# EXERCISE AIM
Beginning at the line with "Okrem toho dupoceš a", output each line to the end of the listing below exactly, please.

# DATA UNDER STUDY
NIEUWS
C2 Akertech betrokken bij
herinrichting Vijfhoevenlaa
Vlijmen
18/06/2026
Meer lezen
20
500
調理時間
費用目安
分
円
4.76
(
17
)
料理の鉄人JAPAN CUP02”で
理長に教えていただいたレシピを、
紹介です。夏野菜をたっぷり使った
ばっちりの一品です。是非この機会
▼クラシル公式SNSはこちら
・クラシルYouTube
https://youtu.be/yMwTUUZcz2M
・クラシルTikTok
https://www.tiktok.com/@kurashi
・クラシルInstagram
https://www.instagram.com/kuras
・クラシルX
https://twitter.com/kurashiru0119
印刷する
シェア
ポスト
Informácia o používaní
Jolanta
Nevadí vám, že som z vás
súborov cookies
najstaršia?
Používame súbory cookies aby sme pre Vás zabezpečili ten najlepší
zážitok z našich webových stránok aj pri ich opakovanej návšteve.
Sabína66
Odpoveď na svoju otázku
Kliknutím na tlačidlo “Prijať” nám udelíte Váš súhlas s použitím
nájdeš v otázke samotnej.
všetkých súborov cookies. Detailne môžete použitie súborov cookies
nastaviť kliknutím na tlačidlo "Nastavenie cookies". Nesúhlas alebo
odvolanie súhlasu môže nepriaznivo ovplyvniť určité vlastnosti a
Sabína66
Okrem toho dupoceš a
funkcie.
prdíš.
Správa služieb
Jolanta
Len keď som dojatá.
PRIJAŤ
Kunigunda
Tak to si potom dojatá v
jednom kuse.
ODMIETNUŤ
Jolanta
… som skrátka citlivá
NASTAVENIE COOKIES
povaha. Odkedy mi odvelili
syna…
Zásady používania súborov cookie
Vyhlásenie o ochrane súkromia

# SOLUTION TO THIS PROBLEM
Okrem toho dupoceš a
funkcie.
prdíš.
Správa služieb
Jolanta
Len keď som dojatá.
PRIJAŤ
Kunigunda
Tak to si potom dojatá v
jednom kuse.
ODMIETNUŤ
Jolanta
… som skrátka citlivá
NASTAVENIE COOKIES
povaha. Odkedy mi odvelili
syna…
Zásady používania súborov cookie
Vyhlásenie o ochrane súkromia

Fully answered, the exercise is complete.